FARKLILIKLARIN DAYANILMAZ KAVGA ETTİRİCİLİĞİ
Aynı milletten olunsa da farklı şehirlerin bile farklı kültürleri oluyor. Sizin şaka saydığınız bir tanımlama, orada, o başka şehirde hakaretamiz bir lafa dönüşebiliyor. Ve tabii önlemini almazsanız, aleni bir kavga sebebi çıkartmış oluyorsunuz.
Gezmeye gittiğiniz ya da yaşamayı seçtiğiniz o başka şehirlerin bu farklılıklarını ezberliyorsunuz zamanla. Daha hassas oluyorsunuz konuşurken. Kimsenin dalına basmıyorsunuz. Ki zaten öyle de olması gerekir.
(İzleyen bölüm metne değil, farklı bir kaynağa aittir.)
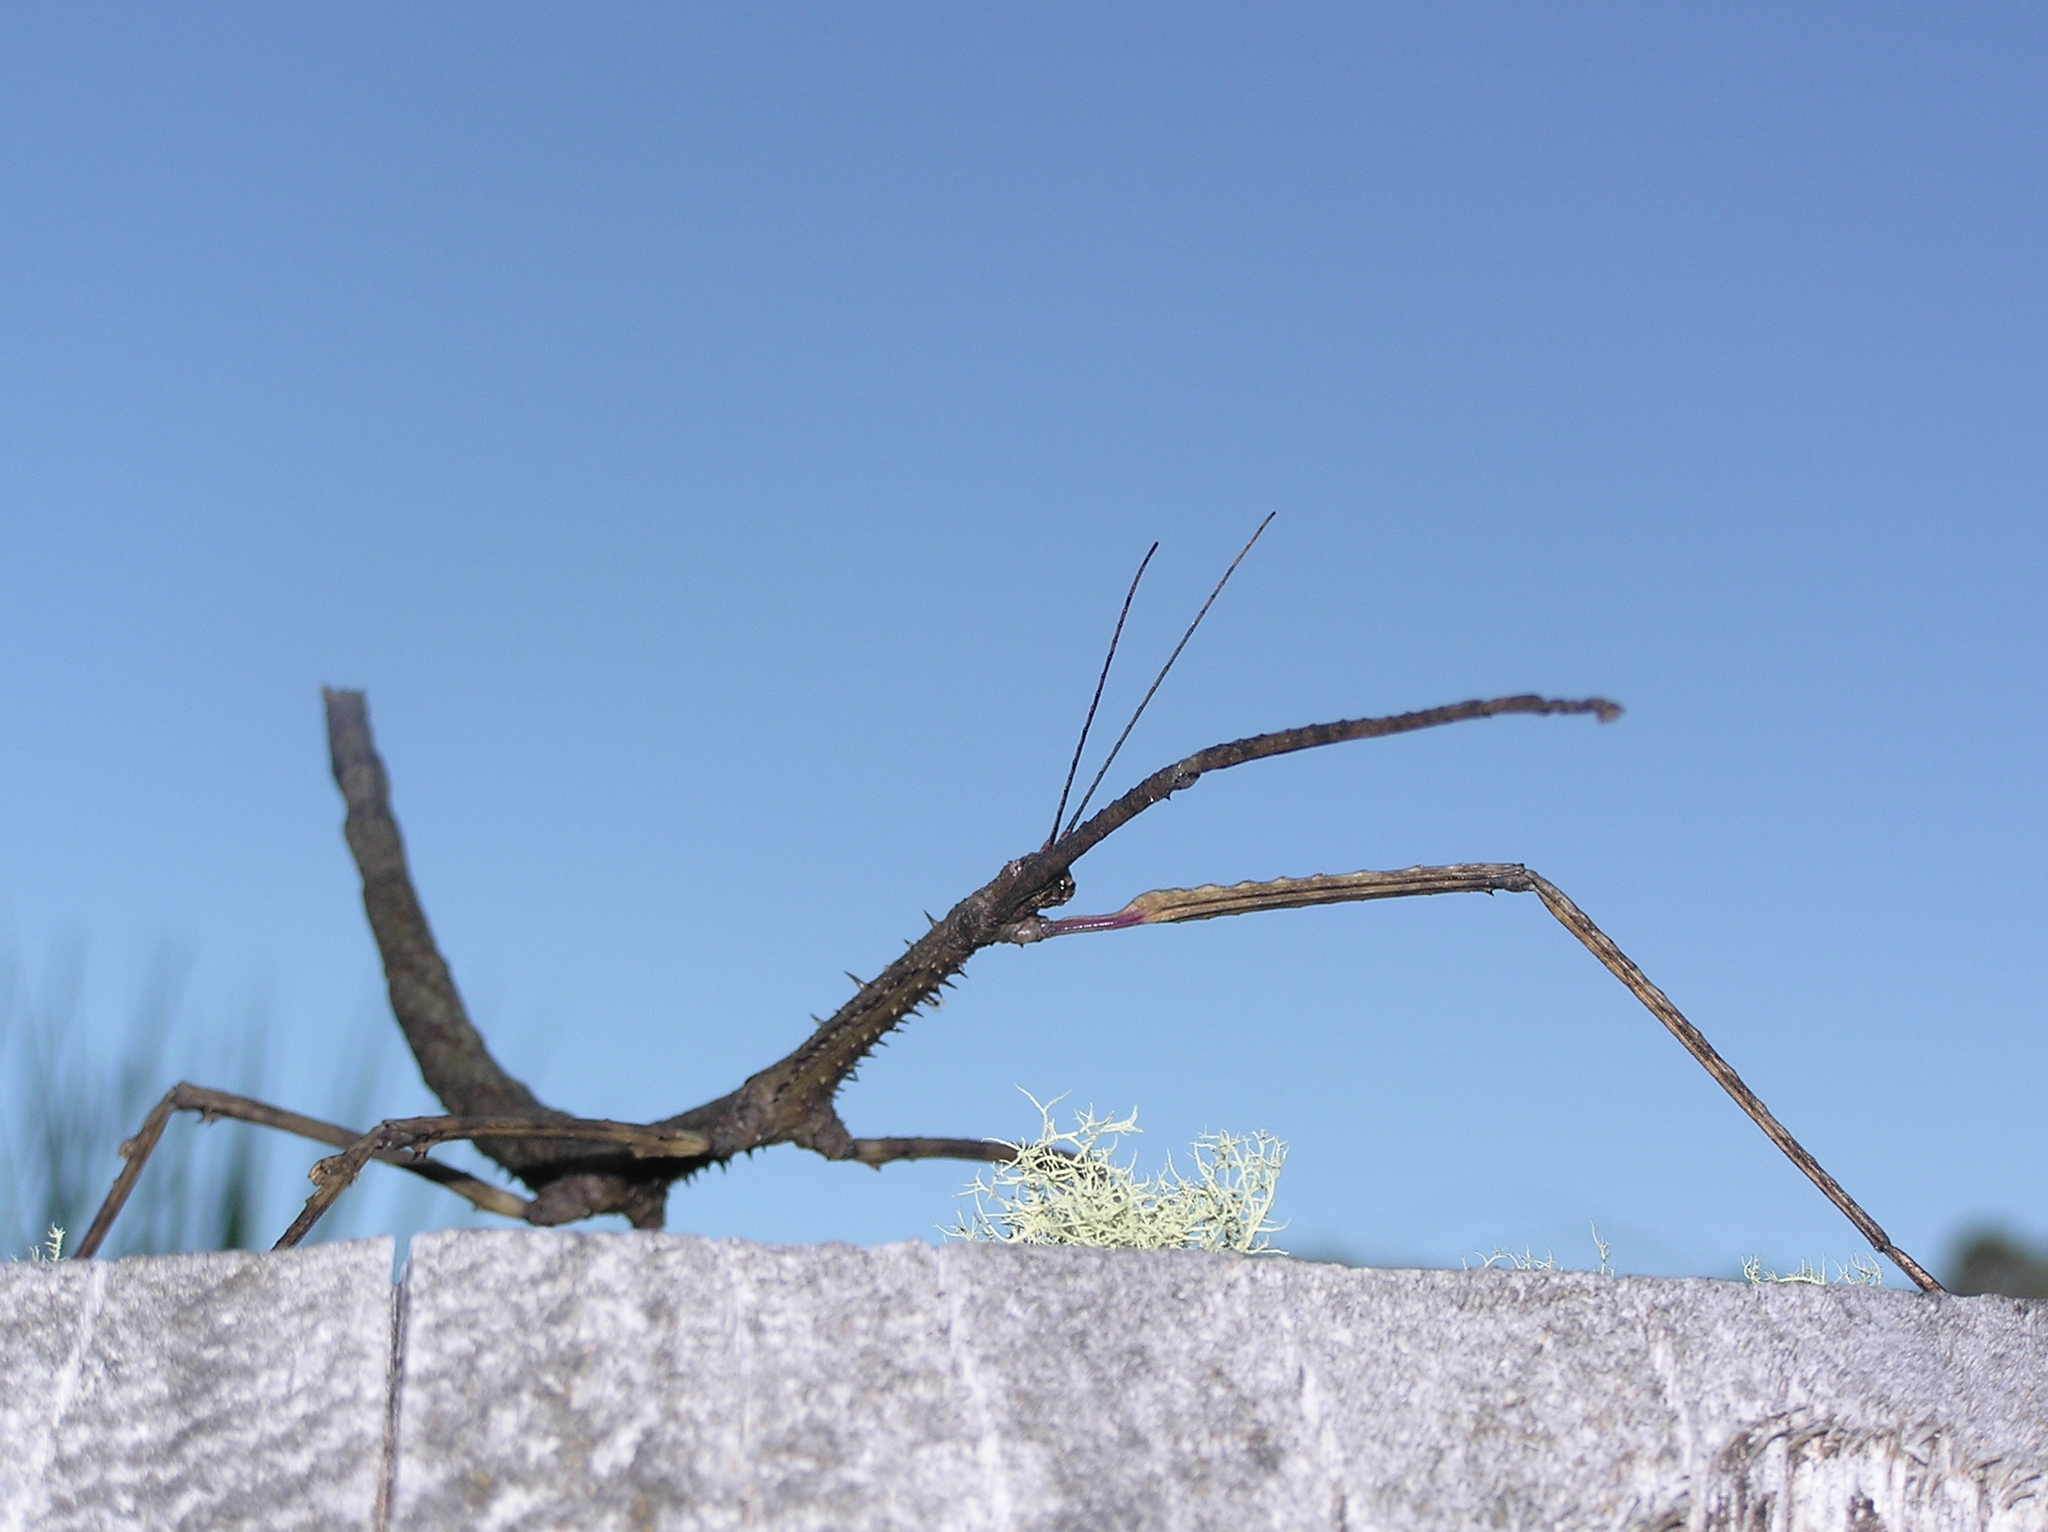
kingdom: Animalia
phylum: Arthropoda
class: Insecta
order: Phasmida
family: Phasmatidae
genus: Argosarchus
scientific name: Argosarchus horridus
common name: Bristly stick insect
Birbirine komşu şehirler arasında mesela, biraz konuşturduğunuzda oraların sakinlerini, içten içe bir garez vardır. En kahraman, herkesin kendi şehridir. Diğeri, kendi şehrinin az ilerisinde altı üstü, yakıncacık o şehrin insanı ise o denli kahraman değildir. Diğer şehre göre de bu şehir kendileri kadar iyi değildir. Az uğraşsanız, bu tip yan yana şehirlerde meydan savaşları çıkartabilirsiniz, çok da az uğraşarak.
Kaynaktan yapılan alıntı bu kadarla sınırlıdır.